Food Sensitivity for the IgG & IgA Immune ResponseDr. Alex Jimenez utilizes a series of tests to help evaluate health issues associated with a variety of food sensitivities and intolerances. The Food Sensitivity ZoomerTM is an array of 180 commonly consumed food antigens that offers very specific antibody-to-antigen recognition. This panel measures an individual’s IgG and IgA sensitivity to food antigens. Being able to test IgA antibodies provides additional information to foods that may be causing mucosal damage. Additionally, this test is ideal for patients who might be suffering from delayed reactions to certain foods. Utilizing an antibody-based food sensitivity test can help prioritize the necessary foods to eliminate and create a customized diet plan around the patient’s specific needs.

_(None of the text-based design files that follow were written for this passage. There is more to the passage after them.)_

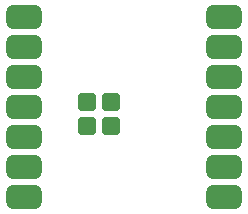
<source format=gbr>
%TF.GenerationSoftware,KiCad,Pcbnew,9.0.0*%
%TF.CreationDate,2025-05-16T16:34:18-03:00*%
%TF.ProjectId,V1A,5631412e-6b69-4636-9164-5f7063625858,rev?*%
%TF.SameCoordinates,Original*%
%TF.FileFunction,Paste,Bot*%
%TF.FilePolarity,Positive*%
%FSLAX46Y46*%
G04 Gerber Fmt 4.6, Leading zero omitted, Abs format (unit mm)*
G04 Created by KiCad (PCBNEW 9.0.0) date 2025-05-16 16:34:18*
%MOMM*%
%LPD*%
G01*
G04 APERTURE LIST*
G04 Aperture macros list*
%AMRoundRect*
0 Rectangle with rounded corners*
0 $1 Rounding radius*
0 $2 $3 $4 $5 $6 $7 $8 $9 X,Y pos of 4 corners*
0 Add a 4 corners polygon primitive as box body*
4,1,4,$2,$3,$4,$5,$6,$7,$8,$9,$2,$3,0*
0 Add four circle primitives for the rounded corners*
1,1,$1+$1,$2,$3*
1,1,$1+$1,$4,$5*
1,1,$1+$1,$6,$7*
1,1,$1+$1,$8,$9*
0 Add four rect primitives between the rounded corners*
20,1,$1+$1,$2,$3,$4,$5,0*
20,1,$1+$1,$4,$5,$6,$7,0*
20,1,$1+$1,$6,$7,$8,$9,0*
20,1,$1+$1,$8,$9,$2,$3,0*%
G04 Aperture macros list end*
%ADD10RoundRect,0.250000X0.500000X0.500000X-0.500000X0.500000X-0.500000X-0.500000X0.500000X-0.500000X0*%
%ADD11RoundRect,0.500000X1.000000X0.500000X-1.000000X0.500000X-1.000000X-0.500000X1.000000X-0.500000X0*%
G04 APERTURE END LIST*
D10*
%TO.C,ESP32 C3 Seed*%
X154085800Y-108010200D03*
X154085800Y-106010200D03*
X152085800Y-108010200D03*
X152085800Y-106010200D03*
D11*
X163685800Y-98790200D03*
X163685800Y-101330200D03*
X163685800Y-103870200D03*
X163685800Y-106410200D03*
X163685800Y-108950200D03*
X163685800Y-111490200D03*
X163685800Y-114030200D03*
X146685800Y-114030200D03*
X146685800Y-111490200D03*
X146685800Y-108950200D03*
X146685800Y-106410200D03*
X146685800Y-103870200D03*
X146685800Y-101330200D03*
X146685800Y-98790200D03*
%TD*%
M02*

</source>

Gut Zoomer for Small Intestinal Bacterial Overgrowth (SIBO)Dr. Alex Jimenez utilizes a series of tests to help evaluate gut health associated with small intestinal bacterial overgrowth (SIBO). The Vibrant Gut ZoomerTM offers a report that includes dietary recommendations and other natural supplementation like prebiotics, probiotics, and polyphenols. The gut microbiome is mainly found in the large intestine and it has more than 1000 species of bacteria that play a fundamental role in the human body, from shaping the immune system and affecting the metabolism of nutrients to strengthening the intestinal mucosal barrier (gut-barrier). It is essential to understand how the number of bacteria that symbiotically live in the human gastrointestinal (GI) tract influences gut health because imbalances in the gut microbiome may ultimately lead to gastrointestinal (GI) tract symptoms, skin conditions, autoimmune disorders, immune system imbalances, and multiple inflammatory disorders.